Ademais, o CPC/2015 permite a regularização de vícios processuais, incluindo questões de representação. Logo, o ministro Paulo Sérgio Domingues questionou se, dada esta possibilidade, faz sentido manter a exigência de data anterior ao recurso. Como vimos, está em linha com o princípio da instrumentalidade das formas, previsto no art. 188 do CPC/2015, que estabelece que “os atos e os termos processuais independem de forma determinada, salvo quando a lei expressamente a exigir, considerando-se válidos os que, realizados de outro modo, lhe preencham a finalidade essencial”.

Por fim, o Min. Gurgel de Faria alertou para o risco de burla, uma vez que a parte pode colocar a data que desejar na procuração, dada sua natureza de documento particular. Esta preocupação toca em questões de segurança jurídica e boa-fé processual, princípios fundamentais do processo civil brasileiro, expressos nos artigos 5º e 6º do CPC/2015, respectivamente.

Conclusão

O debate em curso no Superior Tribunal de Justiça sobre a validade de procurações com data posterior à interposição do recurso reflete uma importante evolução na interpretação das normas processuais brasileiras. Esta discussão se insere em um contexto mais amplo de busca pelo equilíbrio entre o necessário formalismo processual e a efetiva prestação jurisdicional, princípios fundamentais do Estado Democrático de Direito.

Retomando os pontos principais que tratamos:

1. A questão central gira em torno da admissibilidade de recursos quando a procuração do advogado está datada posteriormente à interposição do recurso, uma situação que, embora pareça trivial, pode ter implicações significativas no acesso à justiça.

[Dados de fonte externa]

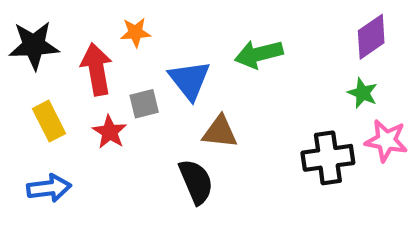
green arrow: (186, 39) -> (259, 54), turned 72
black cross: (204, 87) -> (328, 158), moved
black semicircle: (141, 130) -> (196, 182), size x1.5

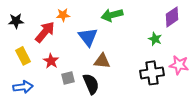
black star: (34, 45) -> (16, 21), size x0.7
green arrow: (259, 54) -> (112, 15), moved
red arrow: (97, 69) -> (45, 32), turned 50
green star: (363, 93) -> (155, 39), moved
gray square: (144, 104) -> (68, 78), moved

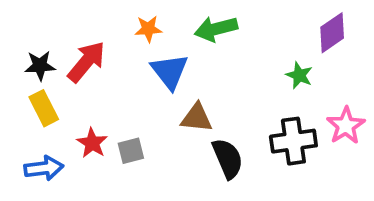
orange star: (63, 15) -> (148, 29), moved
black star: (16, 21) -> (40, 66), moved
red star: (51, 61) -> (92, 143), moved
pink star: (179, 65) -> (346, 126), turned 30
black semicircle: (91, 84) -> (228, 159), moved

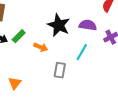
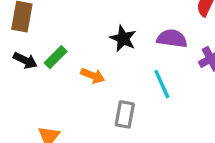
black star: (59, 25) -> (123, 39), size x0.7
cyan line: (82, 52) -> (162, 84), turned -54

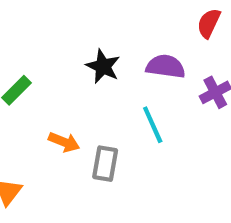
orange arrow: (93, 76) -> (64, 142), moved

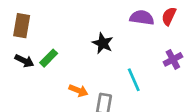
purple semicircle: (166, 66) -> (142, 18), moved

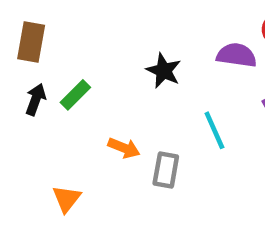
purple semicircle: (142, 18) -> (237, 55), moved
black arrow: (24, 61) -> (36, 99), turned -96

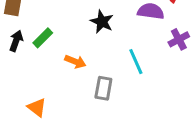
orange arrow: (124, 148) -> (75, 62), moved
orange triangle: (66, 199) -> (37, 107), turned -30

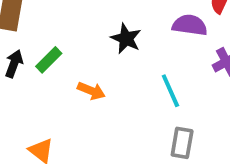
gray rectangle: (103, 88) -> (182, 143), moved

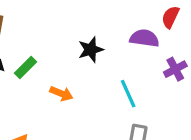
black star: (126, 39) -> (91, 50), turned 30

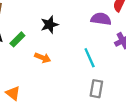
black star: (91, 50) -> (49, 25), moved

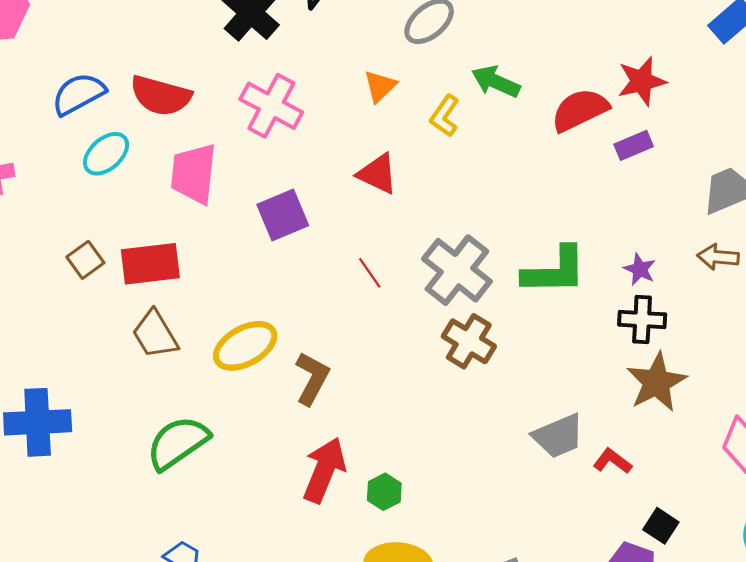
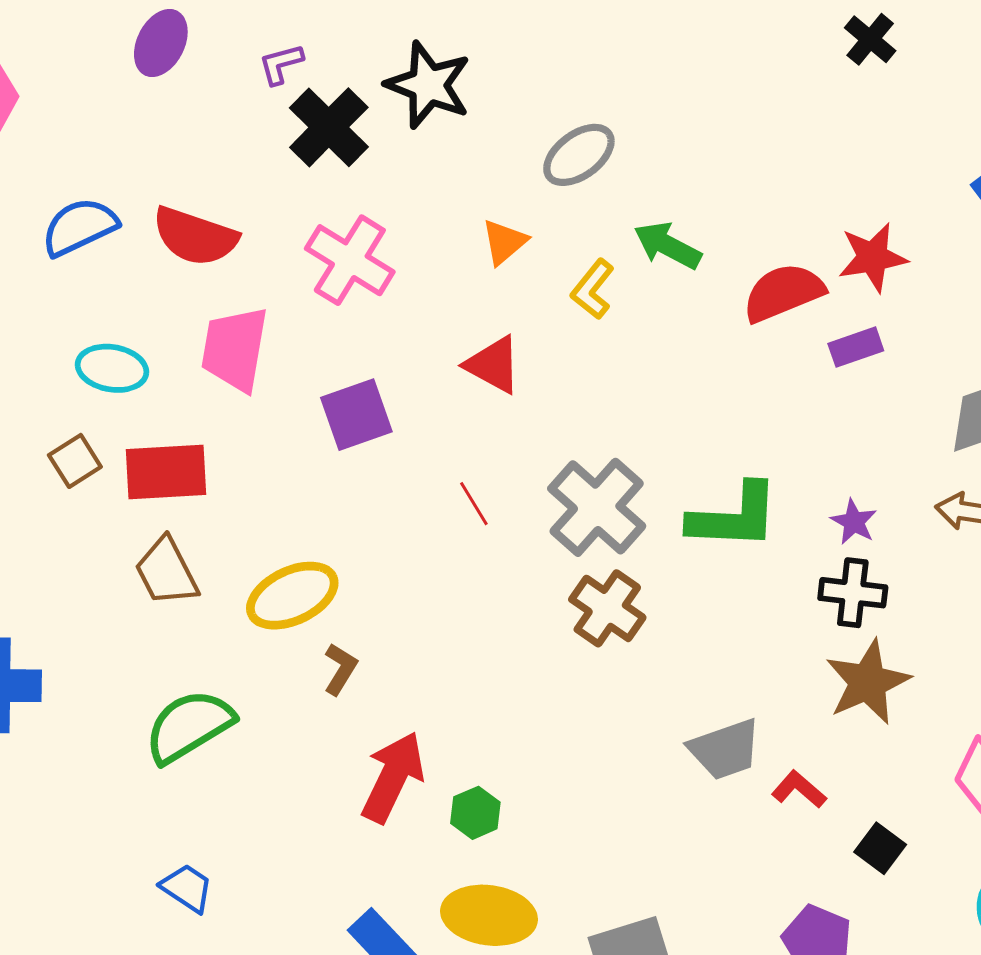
cyan ellipse: (106, 154) -> (112, 368), moved, turned 48
brown L-shape: (312, 378) -> (340, 669), moved, size x0.7
black square: (661, 526) -> (880, 848), moved

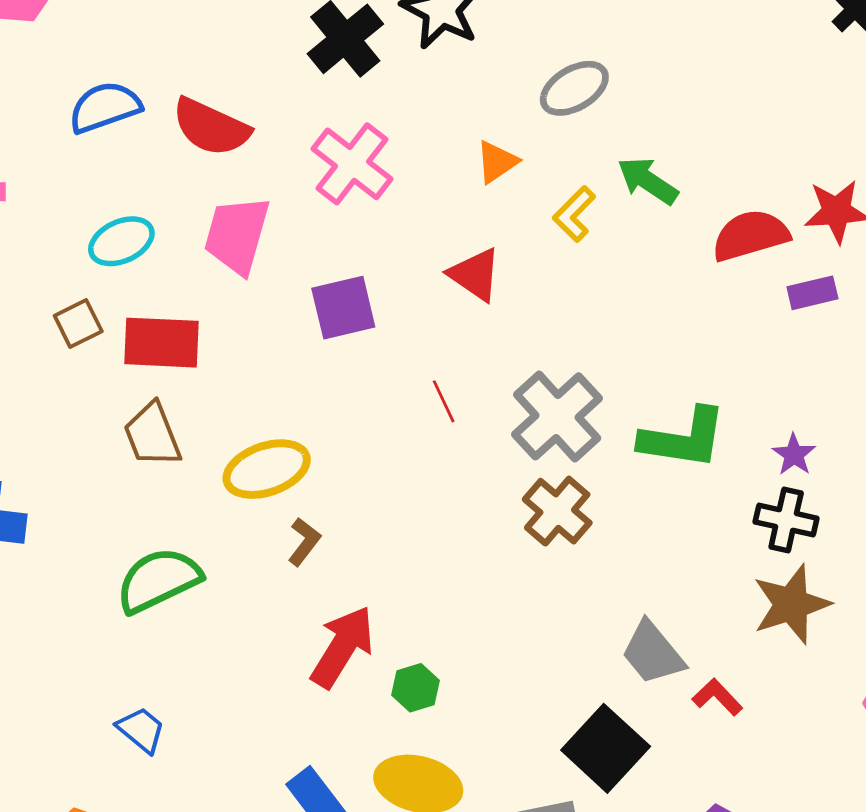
cyan ellipse: (112, 368) -> (121, 241), turned -40
gray trapezoid: (725, 749) -> (653, 653), turned 64
black square: (880, 848) -> (606, 748), moved, size x1.8

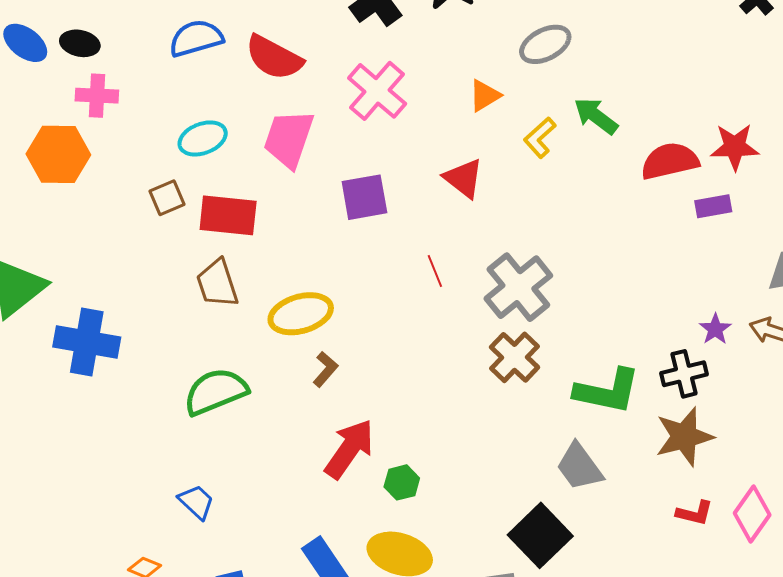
green L-shape: (683, 438) -> (607, 391), moved
purple star: (794, 455) -> (715, 329), moved
black cross: (786, 520) -> (684, 374), turned -30
red L-shape: (717, 697) -> (695, 513), moved, turned 144

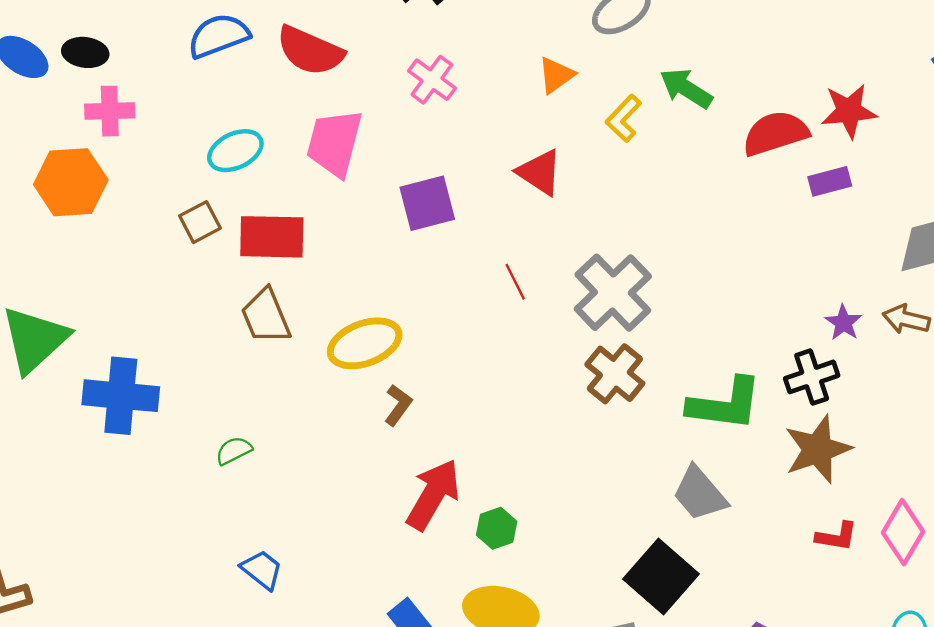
pink cross: (377, 91) -> (432, 80), size x0.7
green semicircle: (216, 392) -> (234, 451), moved, size x0.5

2. O Código de Processo Civil de 2015 trouxe uma abordagem mais flexível em relação à representação processual, priorizando a primazia do julgamento de mérito e permitindo a correção de vícios processuais.

3. A discussão se insere no contexto mais amplo da chamada “jurisprudência defensiva”, uma prática que, embora vise à eficiência processual, muitas vezes cria barreiras formais ao acesso aos tribunais superiores.

4. Os ministros do STJ levantaram questões cruciais sobre a razoabilidade de se utilizar a data da procuração como critério para admissibilidade de recursos, considerando a natureza particular do documento e a possibilidade de regularização de vícios processuais prevista no CPC/2015.

5. O debate toca em princípios fundamentais do processo civil, como a instrumentalidade das formas, a segurança jurídica e a boa-fé processual.

É importante ressaltar que o tema ainda será decidido pelo STJ, e o desfecho desta discussão poderá ter impactos significativos na prática processual e na interpretação das normas de admissibilidade recursal no âmbito dos tribunais superiores.